I wish I had a pound for every time you called out to a boat “your time is up!"
When I was a lad at Linka school I would go down to the Tynemouth Lake at weekends to help out with the lad who looked after and hired out the boats.
The boats at that time were all wooden and it kept you fit as a lop when you rowed up and down that lake all day. The lad would give us the number of the boats that were due in as their time was just about up and off we went back up the lake again. I wish I had a pound for every time you called out to a boat “your time is up! “.

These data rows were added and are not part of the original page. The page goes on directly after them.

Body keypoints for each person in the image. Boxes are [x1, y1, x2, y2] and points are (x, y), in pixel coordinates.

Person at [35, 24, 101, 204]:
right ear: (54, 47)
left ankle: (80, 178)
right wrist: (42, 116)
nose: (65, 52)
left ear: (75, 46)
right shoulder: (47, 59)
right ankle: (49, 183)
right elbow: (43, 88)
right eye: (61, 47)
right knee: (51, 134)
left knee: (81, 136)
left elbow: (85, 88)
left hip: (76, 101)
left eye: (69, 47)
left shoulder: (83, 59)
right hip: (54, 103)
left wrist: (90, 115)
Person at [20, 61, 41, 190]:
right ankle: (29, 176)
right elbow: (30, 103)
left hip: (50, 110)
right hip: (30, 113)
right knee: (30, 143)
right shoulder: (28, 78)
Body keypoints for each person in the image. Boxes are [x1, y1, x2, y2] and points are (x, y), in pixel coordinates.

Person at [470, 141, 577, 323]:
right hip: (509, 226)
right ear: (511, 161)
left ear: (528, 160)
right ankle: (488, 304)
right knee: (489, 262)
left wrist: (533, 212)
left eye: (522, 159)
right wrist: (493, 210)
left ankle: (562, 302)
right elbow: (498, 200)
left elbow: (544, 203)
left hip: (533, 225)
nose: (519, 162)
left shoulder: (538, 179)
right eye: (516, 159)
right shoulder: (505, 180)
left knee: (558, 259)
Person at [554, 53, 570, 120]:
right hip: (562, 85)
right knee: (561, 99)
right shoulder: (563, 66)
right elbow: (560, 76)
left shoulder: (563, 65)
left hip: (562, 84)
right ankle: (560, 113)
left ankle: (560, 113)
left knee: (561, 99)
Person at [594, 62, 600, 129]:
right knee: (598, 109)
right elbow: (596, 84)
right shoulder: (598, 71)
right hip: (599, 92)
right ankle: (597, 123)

Now in the summer, the place was jumping, with thousands of day-trippers from all over. Often you got the lads and lasses of around the 15 to 20 age group trying to show off in front of each other. They would start off with the odd bit of splashing then slowly but surely it got a bit mad and one or two would end up in the lake. That was it! The boss would jump into a boat screaming through his horn telling them to stop and settle down – but to no avail. The young ones would just make a beeline for the lakeside when he got near, then jump out, setting the boat adrift and running off laughing. Mind, I have to add, no one ever got hurt when I was at the lake (about 3 years) and all the spectators just joined in laughing, kind of putting the icing on the cake of a good day out.

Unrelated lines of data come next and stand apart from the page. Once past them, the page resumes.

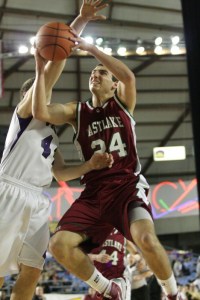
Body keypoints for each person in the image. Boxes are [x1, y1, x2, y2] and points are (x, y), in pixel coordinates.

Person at [31, 31, 182, 300]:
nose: (95, 75)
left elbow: (128, 77)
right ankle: (109, 288)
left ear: (113, 86)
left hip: (126, 187)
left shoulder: (122, 104)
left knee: (146, 240)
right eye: (93, 72)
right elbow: (41, 112)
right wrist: (40, 68)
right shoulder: (77, 112)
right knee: (59, 245)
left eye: (102, 73)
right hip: (94, 194)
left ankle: (173, 294)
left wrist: (93, 50)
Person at [0, 1, 110, 300]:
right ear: (28, 94)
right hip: (9, 191)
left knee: (32, 270)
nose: (44, 92)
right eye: (38, 89)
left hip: (37, 199)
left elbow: (60, 172)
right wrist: (80, 21)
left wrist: (90, 166)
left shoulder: (50, 133)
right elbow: (54, 62)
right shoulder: (23, 116)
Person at [88, 228, 137, 300]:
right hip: (101, 280)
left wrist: (134, 257)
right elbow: (80, 256)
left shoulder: (122, 235)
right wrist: (96, 257)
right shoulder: (93, 233)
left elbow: (137, 254)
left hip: (119, 279)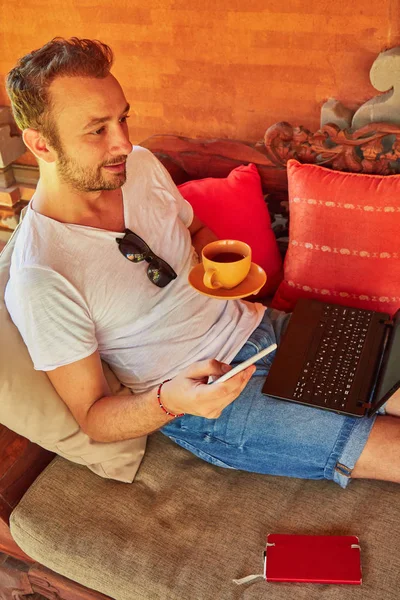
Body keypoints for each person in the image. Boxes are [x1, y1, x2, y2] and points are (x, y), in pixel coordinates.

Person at [4, 37, 400, 489]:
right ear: (41, 144)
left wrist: (228, 274)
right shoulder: (42, 277)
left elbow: (194, 232)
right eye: (97, 130)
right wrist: (170, 401)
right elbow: (94, 417)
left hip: (264, 328)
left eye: (123, 118)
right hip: (208, 400)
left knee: (390, 371)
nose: (124, 143)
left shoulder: (142, 166)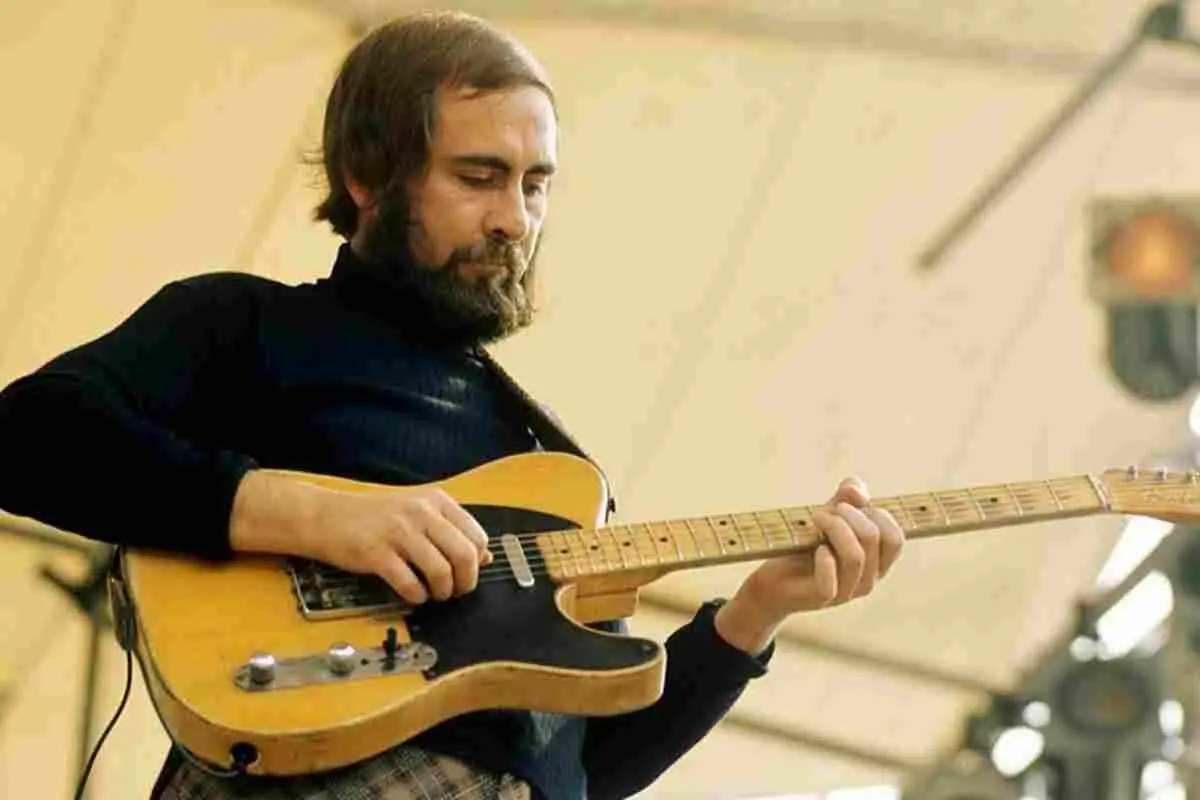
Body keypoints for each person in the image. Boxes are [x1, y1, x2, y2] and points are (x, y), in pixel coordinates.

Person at [0, 10, 905, 800]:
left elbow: (580, 768)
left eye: (536, 183)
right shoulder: (248, 324)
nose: (516, 219)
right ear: (368, 174)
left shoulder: (547, 456)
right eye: (479, 177)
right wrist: (313, 513)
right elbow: (28, 434)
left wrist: (755, 614)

When bored with the lake a lot of the people just ambled over the road to the Plaza amusements or went downstairs to the Roller Rink. The lad in charge at the lake at that time was called Hector and I never saw him row a boat himself. He was a great guy and only stood about five feet tall, along with his wife Minnie who was just about the same height. I always remember on a Sunday she would come down with sandwiches and scones for us to have for dinner. These were two great people who sadly have long gone, and I bet they could have told some funny stories about what happened there over the years.
Before we started on a Sunday in the morning me and one of the other lads would go looking for model boats that had sunk. Armed with a garden rake we fished them up and the owner, nine times out of ten, would give us a couple of bob for a job well done. I would say one of the most popular models at that time was an
RAF rescue boat, for it could shift in the water, quite fast indeed.
Like I say, the place used to be heaving with crazy kids doing crazy things, having loads of fun and laughter, but today, in 2006, Tynemouth is like a morgue. The old Plaza building is long gone, along with the lake. It is just sad, all the day-trippers that brought the madness now nip over to the likes of France and Spain for the weekend. Still, they were happy times to remember.